Corbett’s plan would put in jeopardy the roughly 3,000 unionized workers employed by state-owned wine and liquor outlets. Clerks at the two Washington-area stores said they couldn’t comment because of union orders. The United Food and Commercial Workers, the union representing the state employees, could not be reached for comment.
Pete Truszynski, of Clarksville, said he was all for the measure as he shopped for a bottle of wine at the Oak Spring Road store.
“I think it’s a great idea,” Truszynski said. “I think it will bring prices down, and there was always something that bothered me about the way the beer distributors were run. They make you buy a whole case? That’s ridiculous.”
Truszynski said he used to work in a liquor store in New York and the differences between the two states were very noticeable.
“Here, I always feel like Big Brother is watching you,” Truszynski said. “In New York, you didn’t have that at all.”
Although many of the associations representing distributors have come out against the proposal, Ed Bedwell, owner of the Beer Store and Beverage Distribution on Locust Avenue in South Strabane Township, was all for it.

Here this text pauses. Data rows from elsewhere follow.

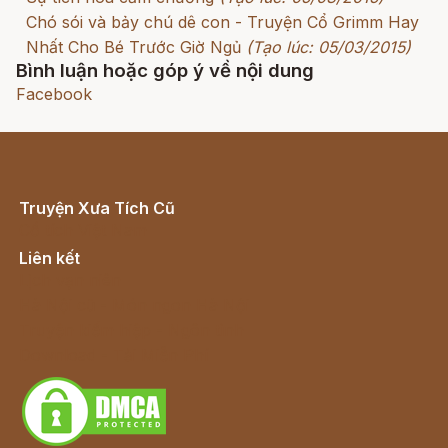
Chó sói và bảy chú dê con - Truyện Cổ Grimm Hay
Nhất Cho Bé Trước Giờ Ngủ
(Tạo lúc: 05/03/2015)
Bình luận hoặc góp ý về nội dung
Facebook
Truyện Xưa Tích Cũ
Cổ tích Việt Nam
Liên kết
Lịch vạn niên
Hà Nội cũ - Món ngon Hà Nội
Truyện kiếm hiệp - Ngôn tình
Download - Tải Miễn Phí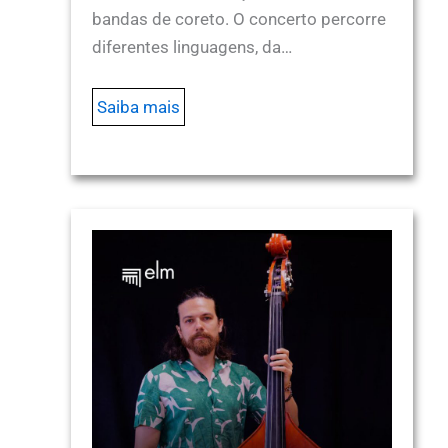
bandas de coreto. O concerto percorre
diferentes linguagens, da…
Saiba mais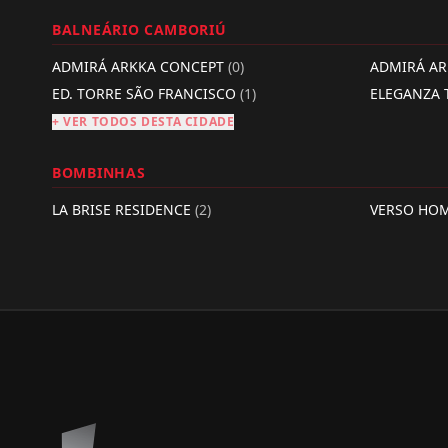
BALNEÁRIO CAMBORIÚ
ADMIRÁ ARKKA CONCEPT
(0)
ADMIRÁ A
ED. TORRE SÃO FRANCISCO
(1)
ELEGANZA
+ VER TODOS DESTA CIDADE
BOMBINHAS
LA BRISE RESIDENCE
(2)
VERSO HO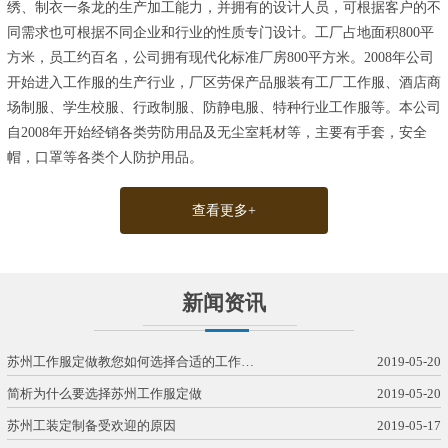
绣、制衣一条龙的生产加工能力，并拥有的设计人员，可根据客户的不
同需求也可根据不同企业和行业的性质专门设计。工厂占地面积800平
方米，员工约百名，公司拥有现代化标准厂房800平方米。2008年公司
开始进入工作服的生产行业，厂区劳保产品服装有工厂工作服、酒店商
场制服、学生校服、行政制服、防静电服、特种行业工作服等。本公司
自2008年开始经销各类劳防用品及无尘室耗材等，主要有手套，安全
帽，口罩等各类个人防护用品。
查看更多+
新闻资讯
苏州工作服定做教您如何选择合适的工作…
2019-05-20
简析为什么要选择苏州工作服定做
2019-05-20
苏州工装定制备受欢迎的原因
2019-05-17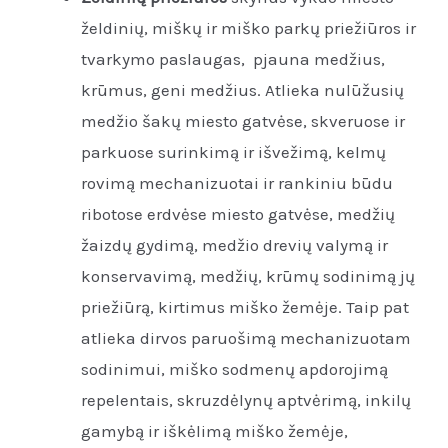
želdinių, miškų ir miško parkų priežiūros ir
tvarkymo paslaugas, pjauna medžius,
krūmus, geni medžius. Atlieka nulūžusių
medžio šakų miesto gatvėse, skveruose ir
parkuose surinkimą ir išvežimą, kelmų
rovimą mechanizuotai ir rankiniu būdu
ribotose erdvėse miesto gatvėse, medžių
žaizdų gydimą, medžio drevių valymą ir
konservavimą, medžių, krūmų sodinimą jų
priežiūrą, kirtimus miško žemėje. Taip pat
atlieka dirvos paruošimą mechanizuotam
sodinimui, miško sodmenų apdorojimą
repelentais, skruzdėlynų aptvėrimą, inkilų
gamybą ir iškėlimą miško žemėje,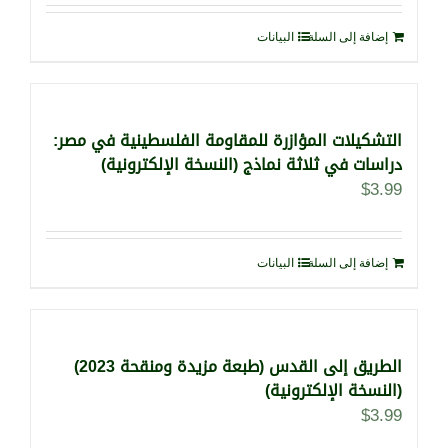
إضافة إلى السلة
البيانات
التشكيلات المؤازرة للمقاومة الفلسطينية في مصر:
دراسات في ثلاثة نماذج (النسخة الإلكترونية)
$
3.99
إضافة إلى السلة
البيانات
الطريق إلى القدس (طبعة مزيدة ومنقحة 2023)
(النسخة الإلكترونية)
$
3.99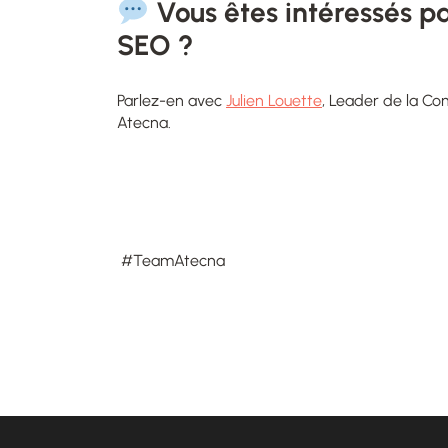
Vous êtes intéressés 
SEO ?
Parlez-en avec
Julien Louette
, Leader de la C
Atecna.
#TeamAtecna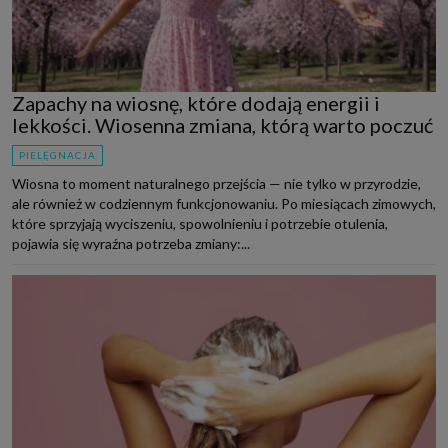
Zapachy na wiosnę, które dodają energii i
lekkości. Wiosenna zmiana, którą warto poczuć
PIELĘGNACJA
Wiosna to moment naturalnego przejścia — nie tylko w przyrodzie,
ale również w codziennym funkcjonowaniu. Po miesiącach zimowych,
które sprzyjają wyciszeniu, spowolnieniu i potrzebie otulenia,
pojawia się wyraźna potrzeba zmiany:...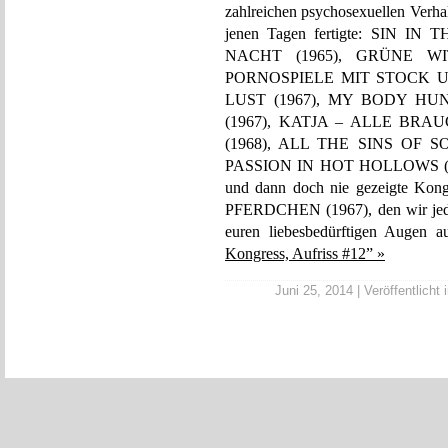
zahlreichen psychosexuellen Verha
jenen Tagen fertigte: SIN 
NACHT (1965), GRÜNE WI
PORNOSPIELE MIT STOCK U
LUST (1967), MY BODY HUN
(1967), KATJA – ALLE BRAU
(1968), ALL THE SINS OF S
PASSION IN HOT HOLLOWS (1969)
und dann doch nie gezeigte K
PFERDCHEN (1967), den wir jedo
euren liebesbedürftigen Augen a
Kongress, Aufriss #12” »
Juni 25, 2014 | Veröffentlicht 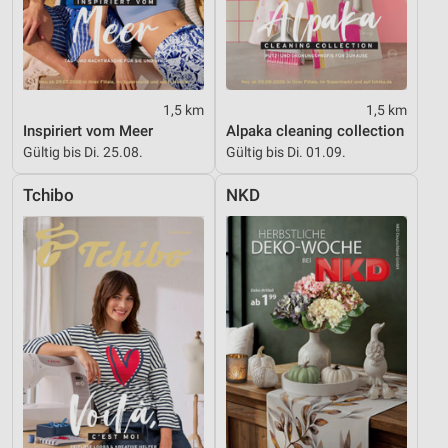
1,5 km
1,5 km
Inspiriert vom Meer
Alpaka cleaning collection
Gültig bis Di. 25.08.
Gültig bis Di. 01.09.
Tchibo
NKD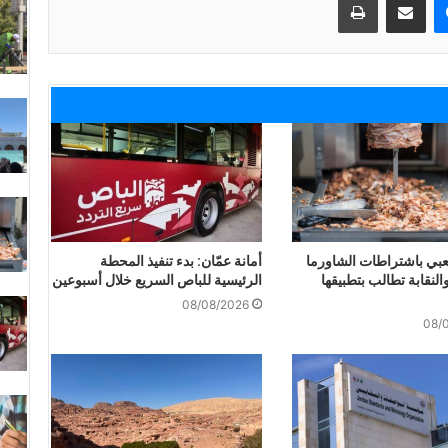
ي باشتراطات الشاورما
أمانة عمّان: بدء تنفيذ المحطة
والنقابة تطالب بتطبيقها
الرئيسية للباص السريع خلال أسبوعين
08/08/2026
08/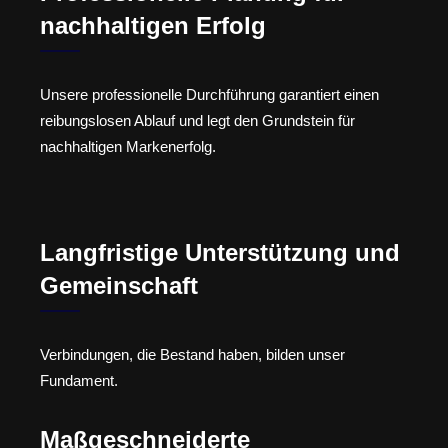
nachhaltigen Erfolg
Unsere professionelle Durchführung garantiert einen
reibungslosen Ablauf und legt den Grundstein für
nachhaltigen Markenerfolg.
Langfristige Unterstützung und
Gemeinschaft
Verbindungen, die Bestand haben, bilden unser
Fundament.
Maßgeschneiderte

“I think it could be a big win for the people of Pennsylvania, and the state of Pennsylvania,” Bedwell said. “The consumer is going to have a lot more places to buy from. The state is going to boost their budget. It seems like there’s something in it for everybody.”
Bedwell said while there certainly may be some businesses negatively affected, like small retailers that can’t afford the additional licensing fees, the time had come for alcohol sales reform.
While privatization had the potential to cut into some of his margins in the form of additional staff and equipment, Bedwell said the additional customers also presented additional opportunity.
“There’s going to be additional costs, I have no doubt in my mind about that,” Bedwell said. “I’m just going to have to make sure we sell more beer.”